BEGIN EXERCISE MATERIAL

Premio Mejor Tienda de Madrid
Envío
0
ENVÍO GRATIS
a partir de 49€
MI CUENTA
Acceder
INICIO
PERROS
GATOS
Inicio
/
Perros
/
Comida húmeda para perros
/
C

END EXERCISE MATERIAL

THE PROBLEM:
Format every line of text from the rows above as a numbered list with one line per item, leaving out any blank lines.

RESPONSE AREA:
1. Premio Mejor Tienda de Madrid
2. Envío
3. 0
4. ENVÍO GRATIS
5. a partir de 49€
6. MI CUENTA
7. Acceder
8. INICIO
9. PERROS
10. GATOS
11. Inicio
12. /
13. Perros
14. /
15. Comida húmeda para perros
16. /
17. C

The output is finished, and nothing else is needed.